In Copertina : foto di Hernest Hemingway

Poche cose di ciò che studiai al liceo mi sono rimaste nella memoria ed una di esse è il “pessimismo cosmico” di Giacomo Leopardi.
Non sono in grado di definire con precisione perchè mi colpì più di tutto il resto, tanto da rimanere impresso per sempre nella mia testa; forse l’insistenza dell’insegnante, forse Leopardi stesso, l’opposto dell’uomo forte e vincente. Negli anni dell’adolescenza ero attratto dalla figura dell’eroe, ma ero altrettanto attratto da tutti coloro che riuscivano a descrivere (o che rappresentavano essi stessi con la loro vita) la fragilità dell’esistenza, la debolezza dell’essere umano.

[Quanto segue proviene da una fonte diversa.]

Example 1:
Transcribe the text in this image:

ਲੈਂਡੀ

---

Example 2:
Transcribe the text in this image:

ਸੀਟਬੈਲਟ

La parola “cosmico” dà l’idea di qualcosa di immenso, non misurabile, senza fine, ed affiancata a “pessimismo” rimanda all’assenza di speranza ed anche al pensiero della morte.
Crescendo mi sono appassionato ai libri di Ernest Hemingway e posso affermare che il pessimismo dello scrittore americano non è certo inferiore a quello cosmico del nostro Giacomo Leopardi.
C’è un elemento, sia nei personaggi dei suoi romanzi che nello stesso Hemingway (non possiamo scindere la vita di un romanziere dai suoi libri) che mi colpisce più di ogni altro: la convivenza, apparentemente contraddittoria, nella stessa persona, di un carattere forte, intraprendente, senza paura, pronto all’avventura ed ai viaggi, alla guerra, che ottiene ciò che vuole, che si getta nella battaglia quotidiana con tutto sé stesso senza risparmiarsi, con una particolarissima sensibilità, che non gli permette di lenire il dolore di vivere se non con l’alcool.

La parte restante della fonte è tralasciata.